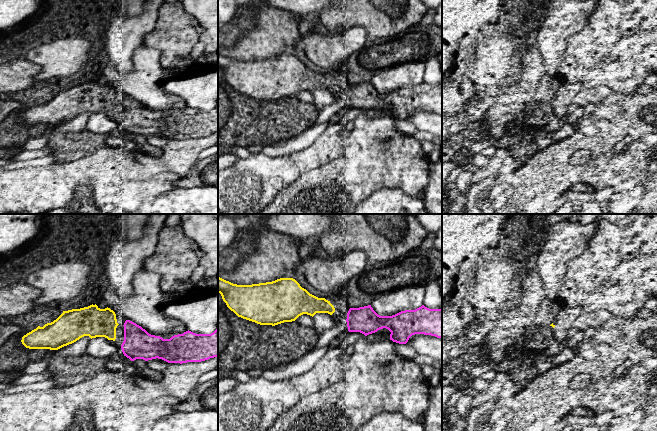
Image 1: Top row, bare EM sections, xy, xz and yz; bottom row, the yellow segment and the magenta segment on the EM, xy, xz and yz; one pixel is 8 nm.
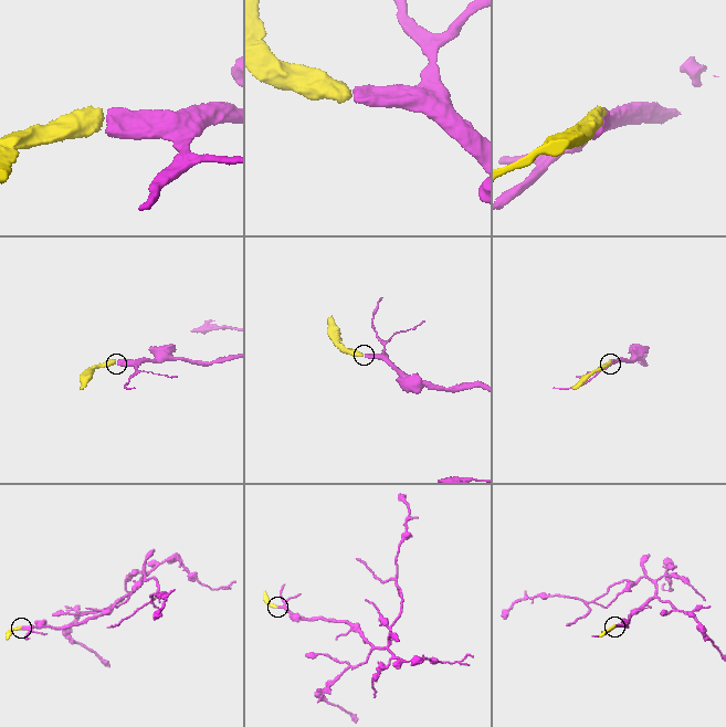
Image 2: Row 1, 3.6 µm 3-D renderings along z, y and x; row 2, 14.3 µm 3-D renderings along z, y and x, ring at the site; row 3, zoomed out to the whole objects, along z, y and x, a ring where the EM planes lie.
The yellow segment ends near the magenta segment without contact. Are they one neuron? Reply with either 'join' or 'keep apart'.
join

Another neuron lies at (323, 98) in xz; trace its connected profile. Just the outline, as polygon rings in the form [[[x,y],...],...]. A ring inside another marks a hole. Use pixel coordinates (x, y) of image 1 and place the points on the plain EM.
[[[316,89],[313,93],[314,103],[319,112],[336,102],[336,96],[328,89]]]

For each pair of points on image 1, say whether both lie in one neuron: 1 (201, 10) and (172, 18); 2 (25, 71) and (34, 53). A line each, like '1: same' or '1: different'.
1: different
2: different

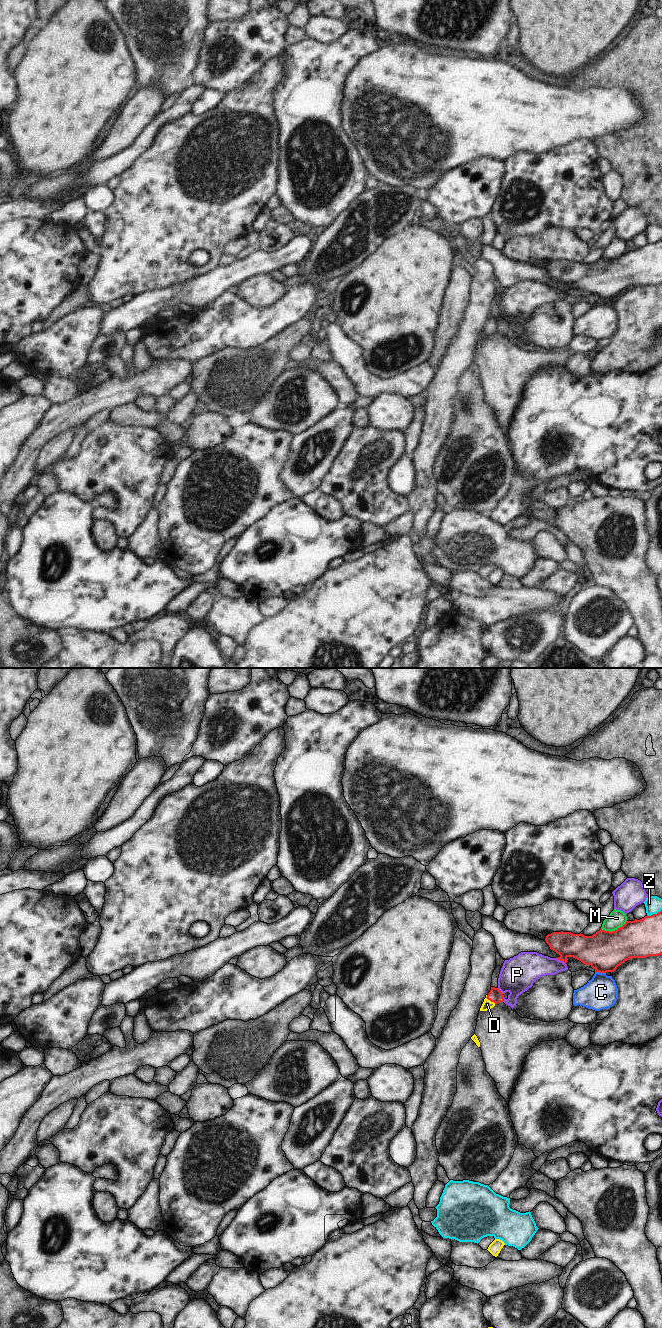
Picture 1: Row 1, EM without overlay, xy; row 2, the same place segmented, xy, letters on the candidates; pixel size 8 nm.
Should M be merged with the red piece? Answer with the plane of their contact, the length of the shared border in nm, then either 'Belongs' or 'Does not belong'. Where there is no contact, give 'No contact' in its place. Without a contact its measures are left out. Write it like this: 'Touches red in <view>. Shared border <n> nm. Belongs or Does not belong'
Touches red in xy. Shared border 220 nm. Does not belong

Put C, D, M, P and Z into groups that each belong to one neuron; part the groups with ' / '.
C / D / M / P / Z

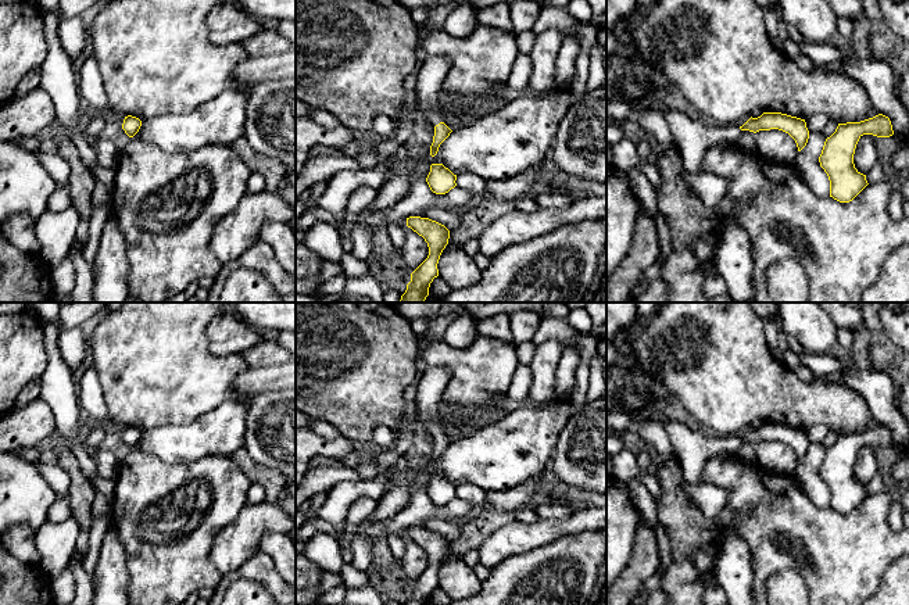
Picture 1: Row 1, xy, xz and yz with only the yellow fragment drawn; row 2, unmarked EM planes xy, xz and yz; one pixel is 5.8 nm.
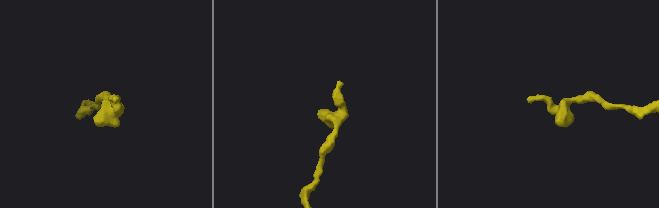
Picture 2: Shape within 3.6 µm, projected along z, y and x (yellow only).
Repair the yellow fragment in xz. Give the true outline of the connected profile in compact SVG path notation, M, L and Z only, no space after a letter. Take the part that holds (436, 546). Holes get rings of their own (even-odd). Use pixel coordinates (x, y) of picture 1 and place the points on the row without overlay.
M409 527L407 537L425 549L429 558L427 569L411 584L411 593L404 605L429 605L430 594L439 587L437 574L445 556L450 541L429 529Z

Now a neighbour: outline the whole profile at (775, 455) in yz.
M779 440L759 441L755 444L758 463L777 475L791 476L798 466L795 451Z

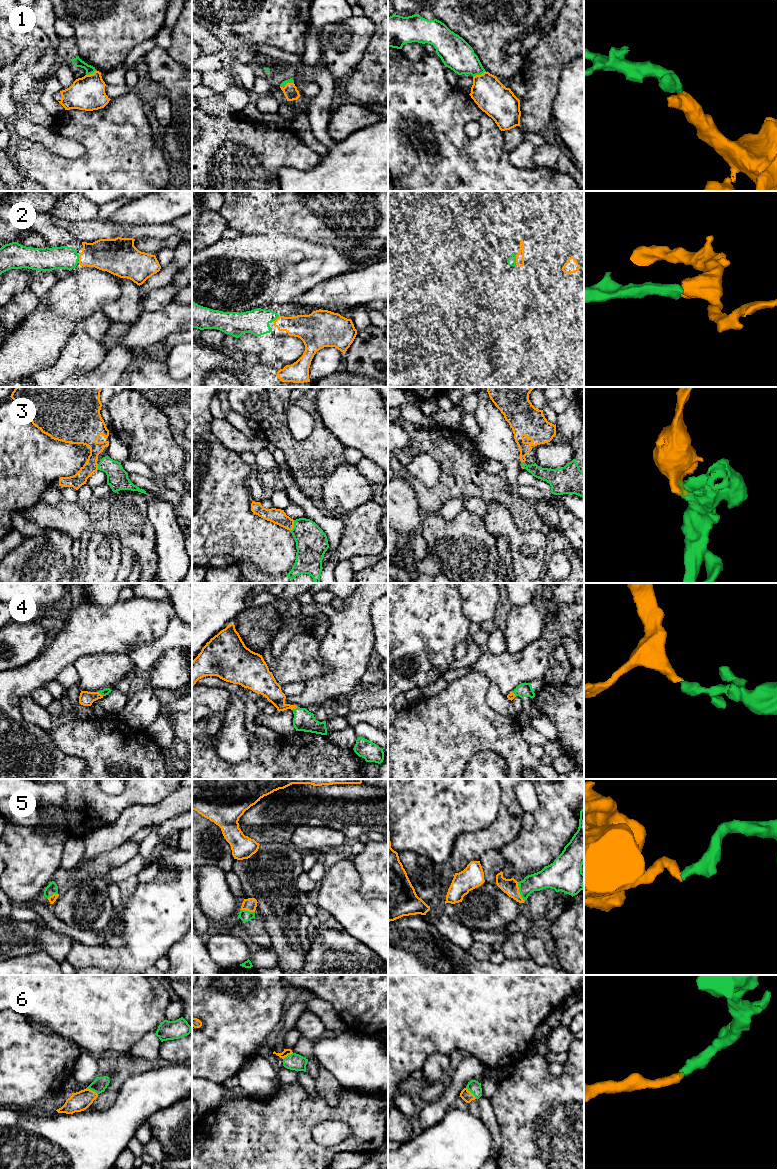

Task directions: Where does "planes" occur in the data? Copy each line that has it.

Your response:
Image 2: Row 1, 3.6 µm 3-D renderings along z, y and x; row 2, 14.3 µm 3-D renderings along z, y and x, ring at the site; row 3, zoomed out to the whole objects, along z, y and x, a ring where the EM planes lie.
Picture 1: Row 1, xy, xz and yz with only the yellow fragment drawn; row 2, unmarked EM planes xy, xz and yz; one pixel is 5.8 nm.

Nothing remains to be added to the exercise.